::: EXTRAIT CHOISI :::

M. [X] a démissionné de ses fonctions le 10 mars 2014, soit 6 jours plus tard, restant lié à la société IBRA FINANCES par un contrat de consultant par l’entremise de sa société [X] CONSEIL.

Par jugement du 6 octobre 2014, le tribunal de commerce de GRASSE a ouvert une procédure de redressement judiciaire à l’égard de la société CARIGE et désigné M. [Y] en qualité d’administrateur judiciaire et la SELARL [D] [J] en qualité de mandataire judiciaire.

Le 28 janvier 2015, le prince [Z] et M. [X] ont crée au Royaume Uni une autre société spécialisée dans la distribution de chaussures de sport, la société MO:VEL LTD.

Le 17 septembre 2015, la société AL TAADUD a cédé l’intégralité de ses titres à M. [A] pour 1 euro symbolique.

Le prince [Z] a démissionné de ses fonctions d’administrateur de la société IBRA FINANCES le 25 septembre 2015.

Le 28 octobre 2015, les sociétés CARIGE et IBRA FINANCES ont été placées en liquidation judiciaire et la SELARL [D] [J], représentée par M. [R] [D], devenue la SELARL JSA, représentée par M. [B] [J] a été désignée liquidateur judiciaire.

Par jugement du 2 septembre 2019 rendu sur assignations du liquidateur judiciaire des sociétés CARIGE et IBRA FINANCES, à savoir la société JSA représentée par M. [J], le tribunal de commerce de GRASSE a :

-joint les deux instances,

-écarté l’exception de nullité de l’assignation délivrée à la société MO:VEL pour défaut de preuve d’un grief,

-retenu sa compétence pour trancher le litige,

-déclaré l’action engagée par la SELARL JSA ès qualités recevable en la forme,

-débouté la SELARL JSA ès qualités de liquidateur judiciaire des sociétés CARIGE et IBRA FINANCES de l’intégralité de ses demandes,

-débouté les parties de leurs demandes au titre de l’article 700 du code de procédure civile,

-condamné la SELARL JSA ès qualités aux entiers dépens des deux instances jointes.

:::

**CONSIGNE 1**
Recopiez fidèlement le passage de l'extrait choisi qui s'ouvre sur les mots « -joint les deux » et se termine par « deux instances jointes. ».
**CONSIGNE 2**
Rédigez la suite du texte sur la liquidation des sociétés CARIGE et IBRA FINANCES, à partir de sa dernière phrase.

::: DONNÉES AFFICHÉES :::

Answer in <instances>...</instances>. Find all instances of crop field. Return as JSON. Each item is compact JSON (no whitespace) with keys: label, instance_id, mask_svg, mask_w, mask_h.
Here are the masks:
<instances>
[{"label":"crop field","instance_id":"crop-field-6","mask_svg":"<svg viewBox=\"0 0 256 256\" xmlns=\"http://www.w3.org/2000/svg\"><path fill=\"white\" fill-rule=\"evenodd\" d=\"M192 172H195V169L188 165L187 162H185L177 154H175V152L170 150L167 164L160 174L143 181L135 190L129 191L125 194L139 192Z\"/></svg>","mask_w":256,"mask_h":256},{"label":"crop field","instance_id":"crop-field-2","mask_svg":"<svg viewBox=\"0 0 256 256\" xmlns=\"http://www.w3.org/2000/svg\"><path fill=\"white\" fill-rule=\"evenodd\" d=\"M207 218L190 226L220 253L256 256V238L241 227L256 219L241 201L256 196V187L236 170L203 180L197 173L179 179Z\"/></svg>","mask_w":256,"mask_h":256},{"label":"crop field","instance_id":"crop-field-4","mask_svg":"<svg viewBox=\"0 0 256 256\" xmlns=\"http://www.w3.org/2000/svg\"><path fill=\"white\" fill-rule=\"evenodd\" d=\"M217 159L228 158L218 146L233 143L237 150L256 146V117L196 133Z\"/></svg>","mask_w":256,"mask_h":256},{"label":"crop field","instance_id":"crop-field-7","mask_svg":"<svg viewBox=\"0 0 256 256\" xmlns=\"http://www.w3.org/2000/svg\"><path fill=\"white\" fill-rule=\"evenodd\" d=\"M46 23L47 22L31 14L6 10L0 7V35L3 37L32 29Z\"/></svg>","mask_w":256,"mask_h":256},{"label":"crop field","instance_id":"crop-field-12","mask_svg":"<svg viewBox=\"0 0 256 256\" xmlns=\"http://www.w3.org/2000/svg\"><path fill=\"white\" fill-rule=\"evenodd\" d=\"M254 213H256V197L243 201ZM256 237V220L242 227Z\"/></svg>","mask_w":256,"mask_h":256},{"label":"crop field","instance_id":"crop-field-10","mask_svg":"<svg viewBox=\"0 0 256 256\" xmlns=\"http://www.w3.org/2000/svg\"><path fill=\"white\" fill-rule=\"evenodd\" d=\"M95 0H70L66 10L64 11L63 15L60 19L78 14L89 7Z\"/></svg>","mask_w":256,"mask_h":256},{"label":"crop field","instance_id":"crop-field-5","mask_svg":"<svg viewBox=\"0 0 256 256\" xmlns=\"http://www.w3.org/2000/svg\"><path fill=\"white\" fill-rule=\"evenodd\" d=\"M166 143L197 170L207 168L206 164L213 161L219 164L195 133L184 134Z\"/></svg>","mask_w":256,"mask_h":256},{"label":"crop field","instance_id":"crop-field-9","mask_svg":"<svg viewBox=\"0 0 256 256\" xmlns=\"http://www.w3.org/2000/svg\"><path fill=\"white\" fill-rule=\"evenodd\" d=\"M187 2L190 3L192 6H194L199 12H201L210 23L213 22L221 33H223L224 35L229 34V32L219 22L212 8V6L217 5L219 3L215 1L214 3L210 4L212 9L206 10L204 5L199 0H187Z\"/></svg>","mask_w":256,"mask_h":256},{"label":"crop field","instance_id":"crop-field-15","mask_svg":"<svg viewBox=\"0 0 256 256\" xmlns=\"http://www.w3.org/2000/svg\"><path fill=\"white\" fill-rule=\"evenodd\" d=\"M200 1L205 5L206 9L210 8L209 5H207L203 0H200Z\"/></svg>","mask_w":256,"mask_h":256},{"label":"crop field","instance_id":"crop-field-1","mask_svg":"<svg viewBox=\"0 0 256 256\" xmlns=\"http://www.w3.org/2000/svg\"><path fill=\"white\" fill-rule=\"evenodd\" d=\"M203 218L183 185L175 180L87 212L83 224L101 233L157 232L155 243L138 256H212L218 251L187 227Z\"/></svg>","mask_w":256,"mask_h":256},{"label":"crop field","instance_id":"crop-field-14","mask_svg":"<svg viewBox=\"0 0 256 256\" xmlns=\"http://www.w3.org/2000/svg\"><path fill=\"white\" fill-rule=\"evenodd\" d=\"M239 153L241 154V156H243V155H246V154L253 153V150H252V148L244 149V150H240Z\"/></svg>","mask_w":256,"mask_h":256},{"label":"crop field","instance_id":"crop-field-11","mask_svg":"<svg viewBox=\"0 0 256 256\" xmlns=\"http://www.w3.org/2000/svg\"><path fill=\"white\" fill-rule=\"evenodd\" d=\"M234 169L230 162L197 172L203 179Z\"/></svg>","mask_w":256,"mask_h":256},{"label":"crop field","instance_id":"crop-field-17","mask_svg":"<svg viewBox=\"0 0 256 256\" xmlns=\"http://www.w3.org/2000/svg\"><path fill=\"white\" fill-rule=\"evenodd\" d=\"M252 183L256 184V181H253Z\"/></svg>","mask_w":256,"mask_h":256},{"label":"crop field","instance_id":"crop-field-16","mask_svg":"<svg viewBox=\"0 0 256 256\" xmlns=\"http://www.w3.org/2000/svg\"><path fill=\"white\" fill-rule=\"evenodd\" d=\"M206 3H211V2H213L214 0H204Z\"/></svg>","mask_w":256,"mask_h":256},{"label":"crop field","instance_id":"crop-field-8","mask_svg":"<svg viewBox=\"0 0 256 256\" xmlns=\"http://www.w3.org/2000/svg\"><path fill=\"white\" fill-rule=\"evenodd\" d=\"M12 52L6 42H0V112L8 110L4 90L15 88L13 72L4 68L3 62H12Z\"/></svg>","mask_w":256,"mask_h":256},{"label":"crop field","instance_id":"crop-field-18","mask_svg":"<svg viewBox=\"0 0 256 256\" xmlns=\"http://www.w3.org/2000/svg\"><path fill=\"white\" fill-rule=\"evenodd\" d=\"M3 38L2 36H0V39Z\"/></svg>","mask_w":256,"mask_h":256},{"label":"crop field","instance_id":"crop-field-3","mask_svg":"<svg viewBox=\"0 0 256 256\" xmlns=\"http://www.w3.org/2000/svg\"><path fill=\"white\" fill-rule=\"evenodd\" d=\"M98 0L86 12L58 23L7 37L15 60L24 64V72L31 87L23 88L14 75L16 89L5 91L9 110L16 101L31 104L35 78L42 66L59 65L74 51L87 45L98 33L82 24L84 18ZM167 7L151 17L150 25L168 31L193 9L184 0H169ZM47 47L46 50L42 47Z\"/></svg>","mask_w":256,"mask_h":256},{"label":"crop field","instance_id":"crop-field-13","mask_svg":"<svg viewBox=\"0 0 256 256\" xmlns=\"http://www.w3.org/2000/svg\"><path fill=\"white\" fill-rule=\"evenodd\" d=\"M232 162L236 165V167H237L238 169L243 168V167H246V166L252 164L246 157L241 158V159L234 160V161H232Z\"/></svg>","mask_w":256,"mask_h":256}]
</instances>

:::

**RÉSULTAT 1**
-joint les deux instances,

-écarté l’exception de nullité de l’assignation délivrée à la société MO:VEL pour défaut de preuve d’un grief,

-retenu sa compétence pour trancher le litige,

-déclaré l’action engagée par la SELARL JSA ès qualités recevable en la forme,

-débouté la SELARL JSA ès qualités de liquidateur judiciaire des sociétés CARIGE et IBRA FINANCES de l’intégralité de ses demandes,

-débouté les parties de leurs demandes au titre de l’article 700 du code de procédure civile,

-condamné la SELARL JSA ès qualités aux entiers dépens des deux instances jointes.

**RÉSULTAT 2**
Pour prendre leur décision, les premiers juges ont retenu que :

-les demandes sont identiques dans les deux procédures de sorte qu’il procède d’une bonne administration de la justice de les joindre,

-en page 12 de ses conclusions n°5 la société MO:VEL admet avoir reçu l’assignation par lettre recommandée avec avis de réception le 27 mars 2017 et une traduction de cette assignation,

-après plusieurs renvois l’affaire a été plaidée le 13 mai 2019, soit plus de deux ans après, de sorte que la société MO:VEL a eu tout le temps de préparer sa défense et ne rapporte la preuve d’aucun grief,

-M. [X], les sociétés EXAB LIMITED et AL TAADUD et le prince [Z] ont été régulièrement cités et M. [X] n’a pas comparu pour rapporter la preuve d’un grief,

-le dommage allégué ayant été subi au siège social des sociétés CARIGE et IBRA FINANCES, le tribunal de commerce de GRASSE est compétent pour trancher le litige au visa de l’article 46 du code de procédure civile,

-l’action engagée par le liquidateur judiciaire sur le fondement des articles L225-251 du code de commerce et 1382, devenu 1240, du code civil, est recevable,

-la SELARL JSA ne rapporte pas la preuve du détournement d’actif qu’elle prétend imputer aux défendeurs,

-elle ne rapporte pas non plus la preuve de ce que les modèles, l’esprit et la marque NAO DO BRASIL des sociétés CARIGE et IBRA FINANCES ont été copiés.

Le 23 octobre 2019, la SELARL JSA, représentée par M. [J], a fait appel de cette décision en sa double qualité de liquidateur judiciaire des sociétés CARIGE et IBRA FINANCES.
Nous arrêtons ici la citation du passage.